Given passage:

Did minister’s bribery bid stall Singapore Airlines in India?

Monday, 16 Nov, 2010 0

The head of India’s Tata Group – the country’s multinational conglomerate – has caused a storm by suggesting he did not enter the airline business as he was not comfortable with the idea of paying a massive bribe to an Indian government minister.

Group chairman Ratan Tata accused the minister at the time of demanding Rs 15 crore (US$3.15m) in order to launch a joint venture with Singapore Airlines to buy Air India.

Ratan Tata’s predecessor, JRD Tata, had set up the first commercial airlines of India, Tata Airlines, in the 1930s. Later, in the 1950s, Tata Airlines was taken over by the government and turned into Air India.

Tata said he regretted that despite being a pioneer in the airline industry, the group faced enormous problems in setting up a domestic airline in collaboration with Singapore Airlines.

“We approached three prime ministers. But an individual thwarted our efforts,” the Times of India reported.

Goal: Resume the news article about Ratan Tata's bribery allegation and the stalled airline venture with Singapore Airlines, starting right after its final sentence.

(Dataset excerpts)

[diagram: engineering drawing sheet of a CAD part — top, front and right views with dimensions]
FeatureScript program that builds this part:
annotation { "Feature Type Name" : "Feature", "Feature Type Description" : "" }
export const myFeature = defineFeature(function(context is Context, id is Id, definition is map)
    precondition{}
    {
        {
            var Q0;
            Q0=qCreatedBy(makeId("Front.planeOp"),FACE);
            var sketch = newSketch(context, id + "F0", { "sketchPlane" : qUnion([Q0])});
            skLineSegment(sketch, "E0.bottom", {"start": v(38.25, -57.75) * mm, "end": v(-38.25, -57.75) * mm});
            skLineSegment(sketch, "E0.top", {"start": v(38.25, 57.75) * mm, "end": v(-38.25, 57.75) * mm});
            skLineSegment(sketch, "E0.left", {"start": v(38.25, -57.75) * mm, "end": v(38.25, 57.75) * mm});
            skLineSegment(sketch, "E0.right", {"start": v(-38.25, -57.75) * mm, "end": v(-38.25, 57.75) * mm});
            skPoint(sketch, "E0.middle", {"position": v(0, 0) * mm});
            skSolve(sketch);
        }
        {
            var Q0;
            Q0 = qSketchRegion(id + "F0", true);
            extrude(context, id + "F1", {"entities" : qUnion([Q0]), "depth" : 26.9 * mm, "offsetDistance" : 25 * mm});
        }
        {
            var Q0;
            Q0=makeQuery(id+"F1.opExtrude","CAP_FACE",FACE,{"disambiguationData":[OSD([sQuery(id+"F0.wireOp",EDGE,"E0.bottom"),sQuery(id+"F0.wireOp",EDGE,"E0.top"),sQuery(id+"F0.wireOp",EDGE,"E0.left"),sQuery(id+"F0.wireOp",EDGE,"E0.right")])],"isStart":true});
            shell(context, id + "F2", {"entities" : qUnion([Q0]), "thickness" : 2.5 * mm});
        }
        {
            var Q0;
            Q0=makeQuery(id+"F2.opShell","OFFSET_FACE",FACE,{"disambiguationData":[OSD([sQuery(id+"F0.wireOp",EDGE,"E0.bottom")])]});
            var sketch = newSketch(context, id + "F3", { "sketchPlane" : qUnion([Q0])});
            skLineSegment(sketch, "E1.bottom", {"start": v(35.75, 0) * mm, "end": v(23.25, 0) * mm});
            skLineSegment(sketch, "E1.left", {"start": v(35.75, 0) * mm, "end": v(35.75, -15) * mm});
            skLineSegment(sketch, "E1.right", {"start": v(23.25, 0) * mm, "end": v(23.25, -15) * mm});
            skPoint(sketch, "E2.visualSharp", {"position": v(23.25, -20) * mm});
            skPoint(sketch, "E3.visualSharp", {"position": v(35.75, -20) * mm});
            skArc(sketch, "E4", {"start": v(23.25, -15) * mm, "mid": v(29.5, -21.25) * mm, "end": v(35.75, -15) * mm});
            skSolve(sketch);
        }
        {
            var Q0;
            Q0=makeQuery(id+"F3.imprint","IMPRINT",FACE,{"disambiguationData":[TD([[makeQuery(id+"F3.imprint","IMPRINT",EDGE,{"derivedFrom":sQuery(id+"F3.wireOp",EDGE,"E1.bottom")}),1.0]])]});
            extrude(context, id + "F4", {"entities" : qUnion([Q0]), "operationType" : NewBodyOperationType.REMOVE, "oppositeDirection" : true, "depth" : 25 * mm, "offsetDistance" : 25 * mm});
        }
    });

Answer to this task:
Tata added that a fellow industrialist had told him at that time, ‘You people are very stupid… you know the minister wants 15 crore; why don’t you pay it?’, but he had refused.

“I just said, ‘I want to go to bed at night knowing that I haven’t got the airline by paying for it’,” Tata said.

C.M. Ibrahim, who was union civil aviation minister in 1996-97, has demanded that Ratan Tata name the minister who sought the bribe.

In 1997, after turning down the Tata-Singapore Airlines bid, Ibrahim said, “ I am against airlines of another country coming and operating in our domestic circuit. No Western country allows a foreign airline to take over a domestic circuit.

“Even Singapore Airlines does not have foreign investment. Why should I allow Singapore Airlines into my country?”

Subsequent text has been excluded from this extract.